Zusammenfassung
Die Fraktion Die Linke untersucht in einer 55-Punkte-Anfrage die Entwicklung des ostdeutschen Arbeitsmarktes seit 2015. Ausgehend von historischen Strukturproblemen wie Deindustrialisierung und Abwanderung fragt sie nach strukturellen Unterschieden, demografischem Wandel, Fachkräftemangel, Lohngefällen und politischen Gegenmaßnahmen. Ziel ist, Ungleichheiten sichtbar zu machen und Handlungsbedarf in Bereichen wie Weiterbildung, Tarifbindung und Mindestlohn zu markieren. Die Anfrage stützt sich auf Studien zur Zu-/Abwanderung und thematisiert explizit die Rolle von Gewerkschaften sowie die Gefahr einer dauerhaften Einordnung Ostdeutschlands als „Billiglohnregion“.
Einordnung
Die Anfrage folgt einem klaren Framing: Ostdeutschland wird als Region mit besonderen Herausforderungen, aber auch Potenzialen dargestellt. Durch die detaillierte Datenabfrage zu 55 Einzelaspekten – von Arbeitslosenzahlen über Pendlerströme bis zu Weiterbildungsquoten – konstruiert Die Linke ein Narrativ struktureller Benachteiligung. Dies dient als Grundlage für Forderungen nach aktiver Arbeitsmarktpolitik, etwa zur Angleichung von Löhnen oder Bekämpfung der Abwanderung. Die Auswahl der Fragen betont gezielt Lücken in der ostdeutschen Infrastruktur (z.
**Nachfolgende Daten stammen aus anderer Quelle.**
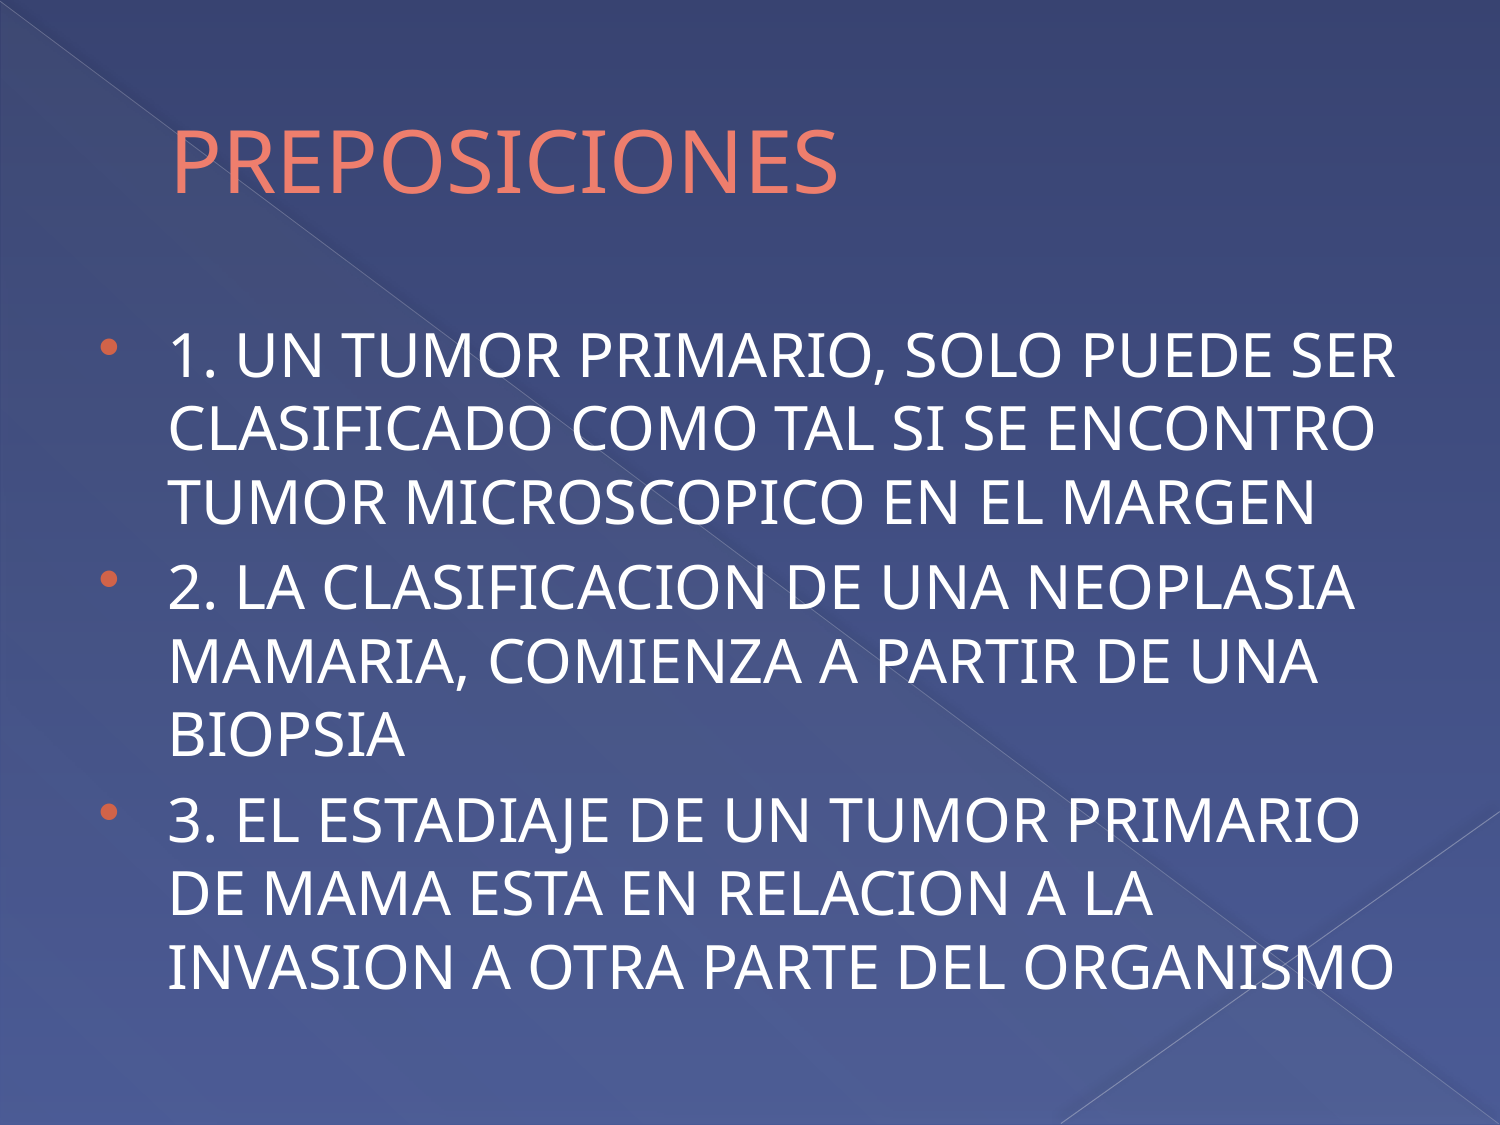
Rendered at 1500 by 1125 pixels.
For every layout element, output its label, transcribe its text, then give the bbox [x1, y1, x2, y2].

list 1. UN TUMOR PRIMARIO, SOLO PUEDE SER CLASIFICADO COMO TAL SI SE ENCONTRO TUMOR MICROSCOPICO EN EL MARGEN 2. LA CLASIFICACION DE UNA NEOPLASIA MAMARIA, COMIENZA A PARTIR DE UNA BIOPSIA 3. EL ESTADIAJE DE UN TUMOR PRIMARIO DE MAMA ESTA EN RELACION A LA INVASION A OTRA PARTE DEL ORGANISMO [75, 308, 1425, 1059]
title PREPOSICIONES [75, 43, 1425, 274]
B. Kinderbetreuungsplätze) und kritisiert implizit die Politik der bisherigen Koalitionen als unzureichend. Die systematische Abfrage von Daten signalisiert Transparenzforderungen, während die Einbindung von Gewerkschaftsquellen die eigene Position im Feld der Arbeitnehmer:innenvertretung stärkt.